A DEEP DIVE INTO IO.NET
An extensive article into io.net - the Internet of GPUs. Looking past the crypto angle, a deep dive into how io.net is utilizing blockchain & DePIN for AI/ML companies.
INTRODUCTION
In 2018, OpenAI published a research report titled “AI and compute”. I promise I just wanted to skim through but alas I found myself down the rabbit hole. In this research paper (which is referenced at the end of this article), a lot was said but a few things stood out.
“Compute is unusually quantifiable, providing an opportunity to measure one input to AI progress.”
“More compute seems to lead predictably to better performance.”
“We believe the relevant number is not the speed of a single GPU, nor the capacity of the biggest data center, but the amount of compute that is used to train a single model.”
Stick with me. It’s gonna be an interesting ride from here on.
AI: ARE THE ALIENS COMING FOR US ALL?
Artificial Intelligence (AI) is the simulation of human intelligence in artificial machines intended to program them with the ability to perform tasks as humans can, even better. AI machines are designed to imitate natural behaviors and cognitive activities. To be able to properly function, AI and machine learning (ML) companies need to train models to enhance performance.
For a blooming and ever-evolving sector like AI, the research paper highlights 3 factors that push its advancement:
Algorithmic innovation: this is the process of applying algorithms to produce ground-breaking, state-of-the-art technologies that provide solutions to actual issues. Think of algorithmic innovation as the brain.
Data: the importance of data in any industry cannot be over-emphasized. Without data being fed into them, AI machines wouldn’t know what to do. Now you get the reason why AI needs human data to be brought alive. Yes, the aliens need us to survive:) Think of data as the heart.
Computing power: oh yeah, this is the genesis of this article. If algorithmic innovation is the brain and data is the heart, permit me to relate computing power to the blood. This is the amount of compute used in training AI models. AI and ML companies require devices like GPU, CPU, etc to train models. These hardware devices provide the capability and power.
Before AI became a “love language”, it was just about giving robots the ability to perform tasks (say, complex mathematical problems) that were difficult to do or that required much time. But times have changed and the next thing, robots will be helping us blink our eyes.
I guess what I’m trying to say is AI’s performance and workload have doubled over the years.
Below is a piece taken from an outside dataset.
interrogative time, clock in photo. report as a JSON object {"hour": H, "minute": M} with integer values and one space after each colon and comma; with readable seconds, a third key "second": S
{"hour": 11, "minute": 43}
Better performance means two things are becoming more in demand: data and computing power. On computing power, OpenAI released an analysis in the same research report that showed the exponential increase in the amount of compute used in AI model training over the years, from 2012. As the applications of AI improve, the amount of compute power needed for training also increases.
More GPU resources = More compute = Better outputs.
GROWING DEMAND FOR HARDWARE DEVICES: THE ALIENS ARE HERE FOR OUR DEVICES!!!
Machine learning and AI training are not easy tasks that require a single device. It usually involves a distributed but connected network of hardware devices working together. To meet the growing demand for more GPU resources, cloud computing services like AWS, Microsoft Azure, and Google Cloud Platform have been commercialized. However, they are not always readily available. For private companies, purchasing GPUs is expensive.
What if I told you that there was a blockchain-based project building an infrastructure that aggregates GPU resources from various sources and geographical locations, provides AI/ML companies with access to these resources, and incentivizes users who rent their GPU?
I mean io.net. IONET! I-O-N-E-T
WHAT IS IO.NET?
io.net, as it is termed, is the “Internet of GPUs.” It is a DePIN project built on the Solana blockchain.
Technicalities aside, let’s unravel the mystery behind io.net. It’s easy. For years, many technological products, even some blockchain projects have had to rely on centralized companies like AWS, Azure, and GCP for Cloud services. With the full-blown emergence of AI, it no longer feels reliable or even sustainable to depend on these companies, so io.net provided what is deemed a solution. A decentralized cluster of GPUs for companies (specifically AI/ML) to have access to Cloud services and enable them to run simulations, training, and testing on AI models. Think of it like a cluster of stars, but the stars are GPUs.
Where do they get these GPUs?
This is the interesting part. Many PC users do not know this but their systems are underutilized. You might think you’re overusing your gaming PC but a closer look will tell that you’re not using it to its full potential and that’s okay. For real, it’s okay.
You can still rent your GPU resources and get rewarded for it. Think of it as putting your idle GPU resources to work and getting paid while at it. That right there is what io.net is doing and that’s where they get the GPUs to form clusters, hence the tag “The Internet of GPUs.”
io.net aggregates GPUs from underutilized sources like crypto miners, data centers, individuals, and even other DePIN projects like Render and Filecoin.
OH NO, YOU LITERALLY DON’T HAVE TO RENT YOUR PC!
Renting GPUs requires running nodes from your PC, that way you’re providing computing power on the io.net network which AI/ML companies pay to use. In format, this is quite different from centralized Cloud provision services because with io.net, these AI/ML companies are not getting computing power from just one source, rather they are getting from various sources around the globe and these sources are not controlled. In other words, io.net offers decentralized, instant, and permissionless access to a global network of GPUs and CPUs.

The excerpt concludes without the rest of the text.